(SELECTED PASSAGE begins)

Required Azure Permissions

The service principal needs these roles:

Role Purpose
Cost Management Reader Read cost data
Reader Read resource metadata
Monitoring Reader Read performance metrics

Grant Permissions

# Create service principal with required roles
az ad sp create-for-rbac --name "cost-optimizer-sp" \
  --role "Cost Management Reader" \
  --scopes /subscriptions/{subscription-id}

# Assign additional roles
az role assignment create \
  --assignee {service-principal-id} \
  --role "Reader" \
  --scope /subscriptions/{subscription-id}

az role assignment create \
  --assignee {service-principal-id} \
  --role "Monitoring Reader" \
  --scope /subscriptions/{subscription-id}

Security Best Practices

  • βœ… Never commit .env or credentials to git
  • βœ… Use Azure Managed Identity in production
  • βœ… Rotate service principal secrets regularly
  • βœ… Use least-privilege access (read-only roles)

(SELECTED PASSAGE ends)
(DATA UNDER STUDY begins)

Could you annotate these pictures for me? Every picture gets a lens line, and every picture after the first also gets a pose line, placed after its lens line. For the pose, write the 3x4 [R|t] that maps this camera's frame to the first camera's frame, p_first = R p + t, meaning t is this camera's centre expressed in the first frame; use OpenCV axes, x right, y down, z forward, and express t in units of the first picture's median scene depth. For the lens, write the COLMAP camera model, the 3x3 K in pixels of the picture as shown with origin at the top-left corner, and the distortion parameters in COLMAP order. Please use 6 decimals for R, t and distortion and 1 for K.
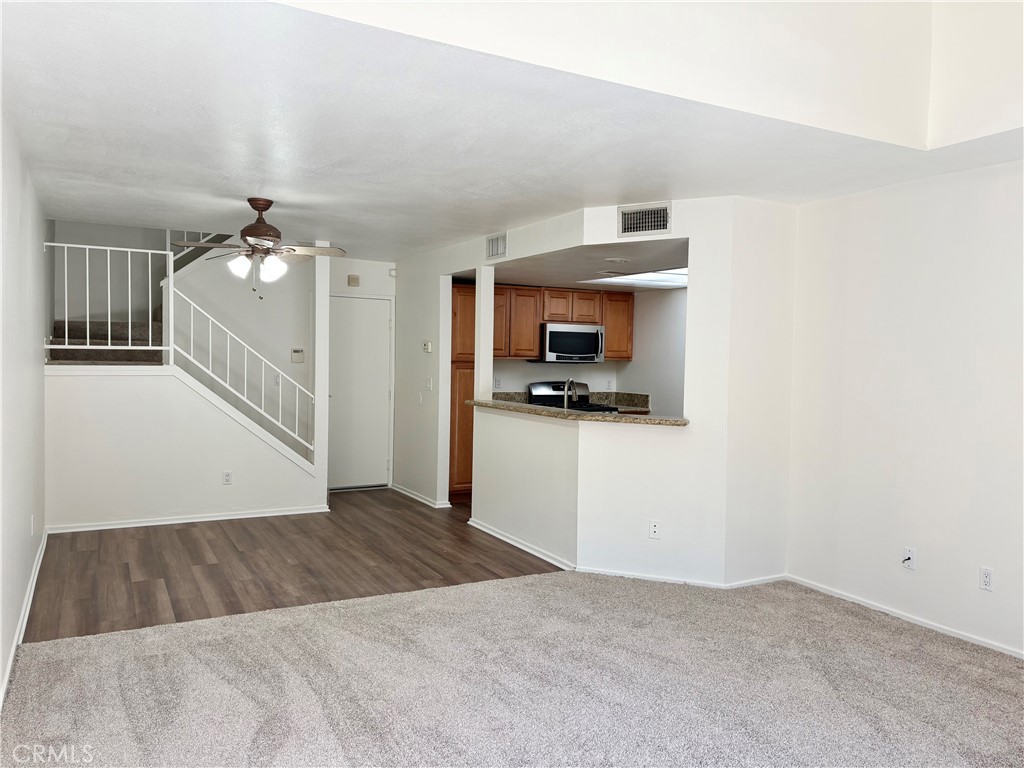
lens RADIAL K [[781.0, 0, 512.0], [0, 781.0, 384.0], [0, 0, 1]] dist [0.034331, -0.005833]
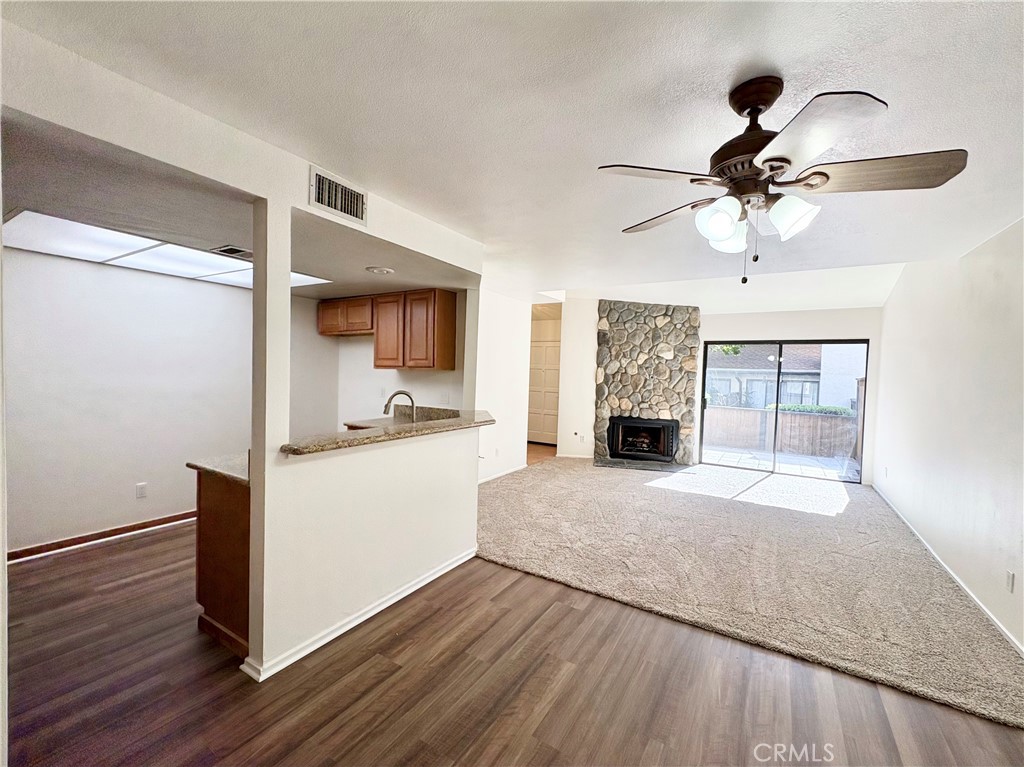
lens RADIAL K [[412.0, 0, 512.0], [0, 412.0, 383.5], [0, 0, 1]] dist [-0.001745, 0.000071]
pose [[-0.492634, -0.060920, 0.868102, -0.468133], [-0.010779, 0.997897, 0.063912, -0.058311], [-0.870170, 0.022128, -0.492255, 1.225178]]
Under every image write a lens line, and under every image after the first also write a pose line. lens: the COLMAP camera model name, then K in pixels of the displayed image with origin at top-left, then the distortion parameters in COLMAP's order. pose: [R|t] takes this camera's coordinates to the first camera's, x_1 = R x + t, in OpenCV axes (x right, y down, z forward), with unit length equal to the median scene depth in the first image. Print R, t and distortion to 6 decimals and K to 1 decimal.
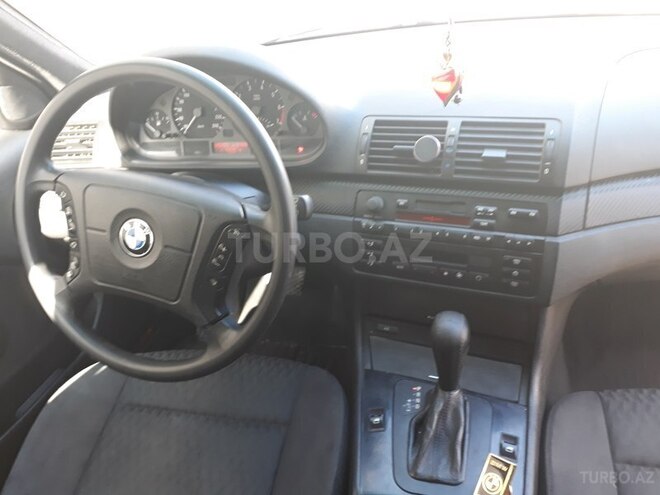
lens RADIAL K [[515.7, 0, 322.9], [0, 515.7, 248.6], [0, 0, 1]] dist [-0.006440, -0.004713]
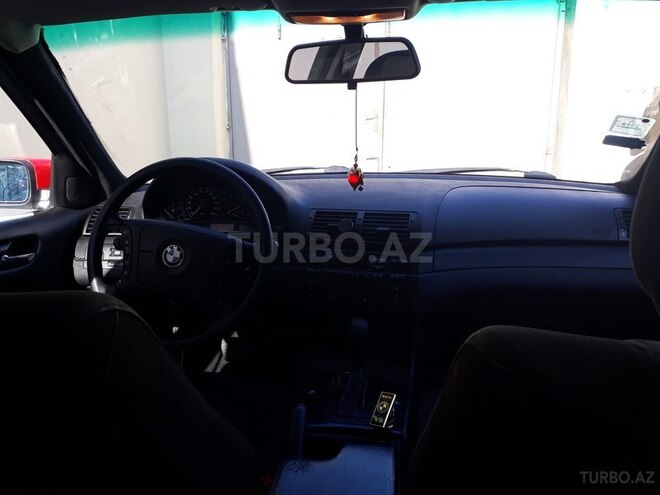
lens RADIAL K [[515.7, 0, 334.1], [0, 515.7, 246.9], [0, 0, 1]] dist [-0.006440, -0.004713]
pose [[0.985041, 0.070014, 0.157454, -0.107368], [-0.014262, 0.943728, -0.330415, 0.456839], [-0.171727, 0.323227, 0.930610, -0.597022]]
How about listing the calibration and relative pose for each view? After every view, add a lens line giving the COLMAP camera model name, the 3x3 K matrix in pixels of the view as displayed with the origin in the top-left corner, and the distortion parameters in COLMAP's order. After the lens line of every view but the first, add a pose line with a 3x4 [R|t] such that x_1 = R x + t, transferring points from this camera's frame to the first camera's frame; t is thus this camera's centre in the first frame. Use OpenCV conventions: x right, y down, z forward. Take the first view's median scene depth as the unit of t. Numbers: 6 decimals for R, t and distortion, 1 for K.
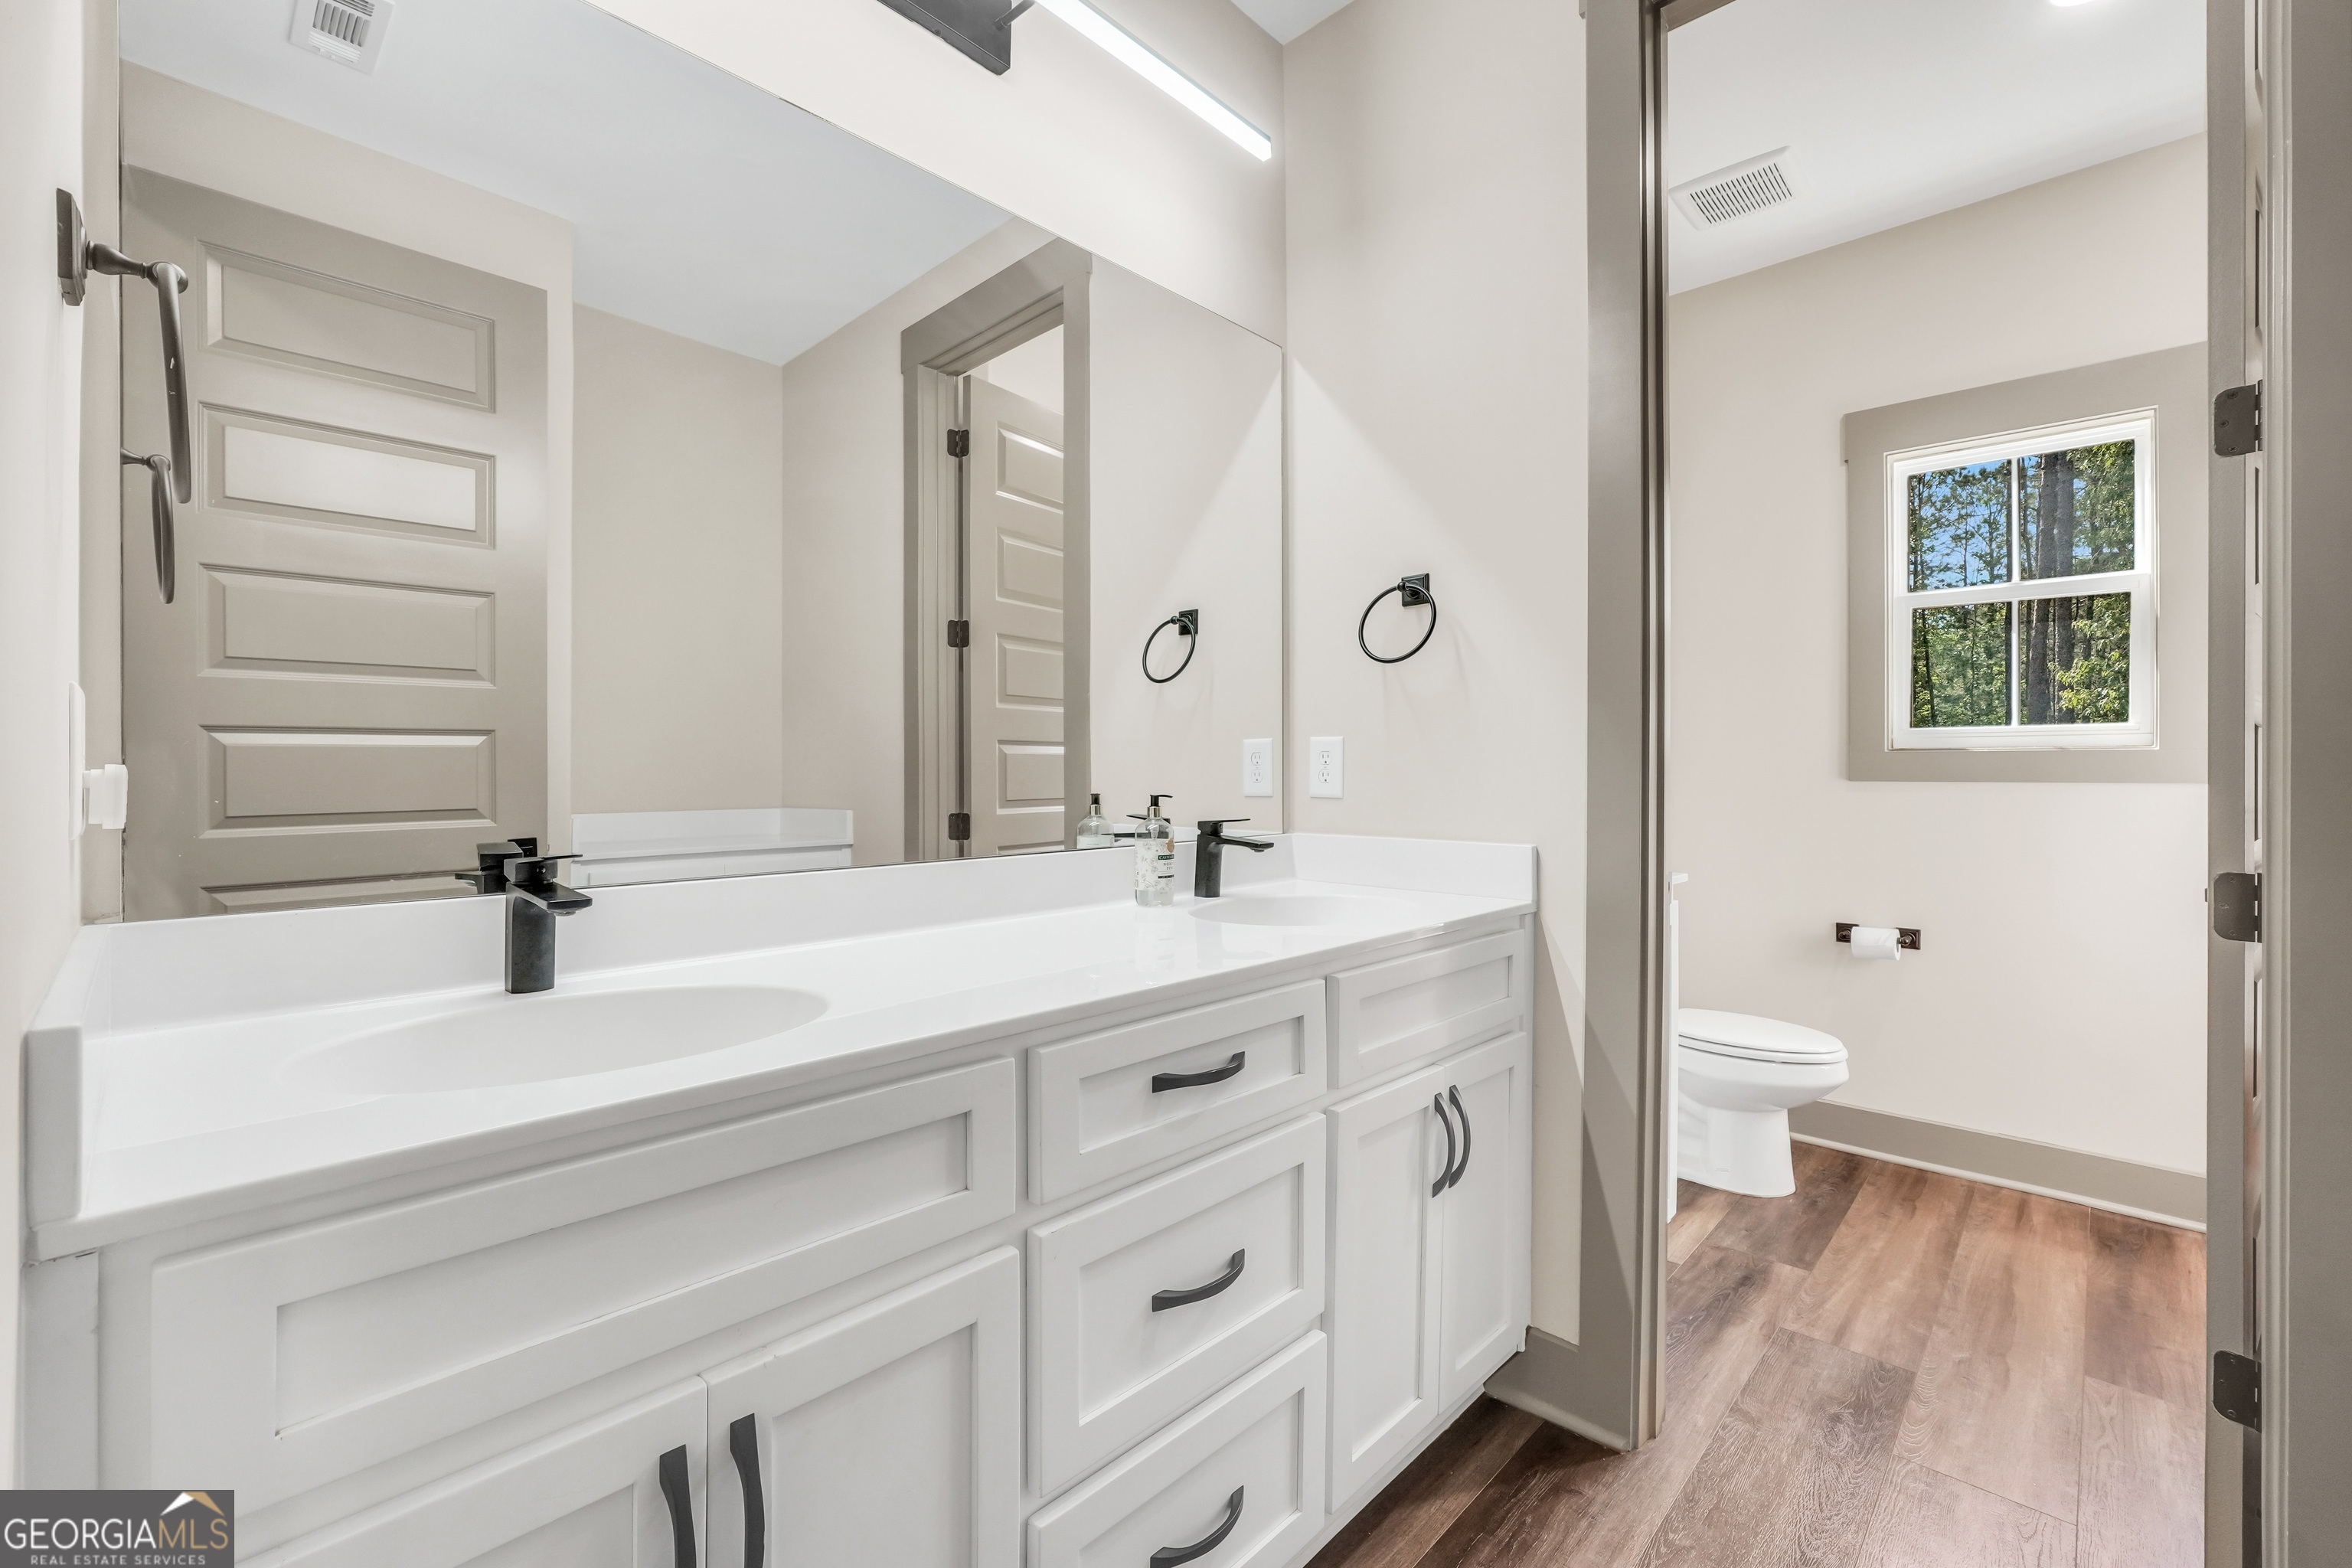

(DATA UNDER STUDY ends)

PROMPT 1 ::
Answer these questions from the passage on Azure permissions:
(a) What purpose does the table give for the Monitoring Reader role?
(b) What name does the command give the new service principal?
(c) What should be used in production, according to the security list?
PROMPT 2 ::
Decide whether each statement agrees with the passage on Azure permissions. Answer yes or no, and quote the words of the passage that decide it.
(a) The Reader role is used to read resource metadata.
(b) Service principal secrets should be rotated regularly.
(c) The .env file may be committed to git.
PROMPT 3 :: List every security best practice given in the passage on Azure permissions.
The records come from a separate source and are unrelated to the text.

OUTPUT 1 ::
(a) Read performance metrics.
(b) cost-optimizer-sp.
(c) Azure Managed Identity.

OUTPUT 2 ::
(a) Yes: "Reader Read resource metadata"
(b) Yes: "Rotate service principal secrets regularly"
(c) No: "Never commit .env or credentials to git"

OUTPUT 3 ::
- Never commit .env or credentials to git
- Use Azure Managed Identity in production
- Rotate service principal secrets regularly
- Use least-privilege access (read-only roles)